ЗАДАЧИ И ЗАДАНИЯ:
a) Воспроизведите без изменений отрывок из статьи о воспоминаниях русских эмигрантов, который начинается словами «Александра Львовна Толстая, мемуаристка, младшая» и заканчивается словами «отстранилась, ничего не сказала.».
b) Верны ли по статье о воспоминаниях русских эмигрантов утверждения ниже? На каждое ответьте «да» или «нет» и дословно приведите слова статьи, которые это решают.
(i) Интервью с эмигрантами записали в 1960-х по инициативе «Радио Свобода».
(ii) Беспорядки в Петрограде начались 20 февраля по старому стилю.
(iii) Александра Львовна Толстая была старшей дочерью Льва Толстого.

Поп-история

«Даже самих офицеров выбрасывали»: воспоминания русских эмигрантов о жизни после революции

7 декабря 2020 в 20:00
Ирина Одоевцева в 1987 году. Михаил Макаренко/РИА Новости
На прошлой неделе Колумбийский университет выложил десятки часов записей с воспоминаниями русских эмигрантов о революции и Гражданской войне. Интервью записали в 1960-х по инициативе «Радио Свобода». Мы выбрали семь интересных, добрых и пугающих историй о том, как выглядела жизнь после русской революции 1917 года.

О первых днях революции

Марк Львович Слоним, русский и американский писатель, политический деятель

В сущности, беспорядки в Петрограде начались 23 февраля по старому стилю, когда впервые вышли демонстранты на улицу, требуя хлеба. 20 февраля, когда уже известно было, что идет какое‑то брожение, я встретил [художника Михаила] Флекеля, и он мне сказал: «Знаете, большое брожение среди рабочих — и, наверное, будут беспорядки. Я вам советую сжечь все бумаги. Потому что кончится это все плохо, наверное, будет у вас обыск, хоть вы и в военной гостинице, и всякая штука… Но, наверное, будет обыск».

И я в течение двух дней, 21 и 22 февраля (чего себе никогда не прощу), занимался тем, что смотрел, нет ли у меня чего‑нибудь запрещенного. Прокламации, может, какие остались, или бумажки какие‑нибудь, всякая штука… Но прокламации какие‑то все-таки находили в Петербурге. И весь этот подозрительный материал сжигал. А 23-го уже начались беспорядки на Невском.

Как после революции возвращалась с фронта Первой мировой

Александра Львовна Толстая, мемуаристка, младшая дочь Льва Толстого

Были такие случаи, когда выбрасывали из поездов офицерские вещи, даже самих офицеров выбрасывали. Я не знала, что будет. Вошел какой‑то тип, по виду — очень агрессивный. И, значит, сел со мной, меня толкнул. Но потом другие солдаты тут были, и он, значит, очень грубо ко мне отнесся… Я — ничего, подвинулась, так ничего и не сказала, но потом, постепенно… он ноги хотел положить мне на колени. Я тоже опять отстранилась, ничего не сказала.

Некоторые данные

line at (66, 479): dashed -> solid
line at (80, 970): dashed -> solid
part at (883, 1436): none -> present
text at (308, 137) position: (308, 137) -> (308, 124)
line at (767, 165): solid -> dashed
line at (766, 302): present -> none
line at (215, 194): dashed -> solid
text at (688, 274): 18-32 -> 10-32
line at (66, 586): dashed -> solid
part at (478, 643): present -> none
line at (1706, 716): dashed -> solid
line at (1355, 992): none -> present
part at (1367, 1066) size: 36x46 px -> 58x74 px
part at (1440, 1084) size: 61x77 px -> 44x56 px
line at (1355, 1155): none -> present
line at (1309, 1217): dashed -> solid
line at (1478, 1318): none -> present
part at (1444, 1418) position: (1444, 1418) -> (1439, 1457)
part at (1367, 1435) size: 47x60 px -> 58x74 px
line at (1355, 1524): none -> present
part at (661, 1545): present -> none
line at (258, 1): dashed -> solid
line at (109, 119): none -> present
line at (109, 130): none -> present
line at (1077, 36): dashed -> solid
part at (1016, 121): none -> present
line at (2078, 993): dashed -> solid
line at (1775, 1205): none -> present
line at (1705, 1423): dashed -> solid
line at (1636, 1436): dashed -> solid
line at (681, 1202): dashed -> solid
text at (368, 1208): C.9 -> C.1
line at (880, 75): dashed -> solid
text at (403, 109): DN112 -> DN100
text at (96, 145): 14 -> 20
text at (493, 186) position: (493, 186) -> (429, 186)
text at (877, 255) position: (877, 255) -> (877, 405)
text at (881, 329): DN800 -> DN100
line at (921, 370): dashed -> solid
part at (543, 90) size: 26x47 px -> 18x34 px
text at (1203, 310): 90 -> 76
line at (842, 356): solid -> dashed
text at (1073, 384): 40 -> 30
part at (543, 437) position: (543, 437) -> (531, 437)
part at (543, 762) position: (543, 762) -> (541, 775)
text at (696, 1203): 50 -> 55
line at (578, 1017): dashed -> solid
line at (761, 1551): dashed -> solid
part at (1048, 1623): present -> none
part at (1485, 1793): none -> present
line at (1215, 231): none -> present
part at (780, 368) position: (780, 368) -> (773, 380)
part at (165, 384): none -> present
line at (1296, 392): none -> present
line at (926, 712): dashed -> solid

ОТВЕТЫ К ЗАДАНИЯМ:
a)
Александра Львовна Толстая, мемуаристка, младшая дочь Льва Толстого

Были такие случаи, когда выбрасывали из поездов офицерские вещи, даже самих офицеров выбрасывали. Я не знала, что будет. Вошел какой‑то тип, по виду — очень агрессивный. И, значит, сел со мной, меня толкнул. Но потом другие солдаты тут были, и он, значит, очень грубо ко мне отнесся… Я — ничего, подвинулась, так ничего и не сказала, но потом, постепенно… он ноги хотел положить мне на колени. Я тоже опять отстранилась, ничего не сказала.

b)
(i) Да: «Интервью записали в 1960-х по инициативе «Радио Свобода»».
(ii) Нет: «беспорядки в Петрограде начались 23 февраля по старому стилю».
(iii) Нет: «младшая дочь Льва Толстого».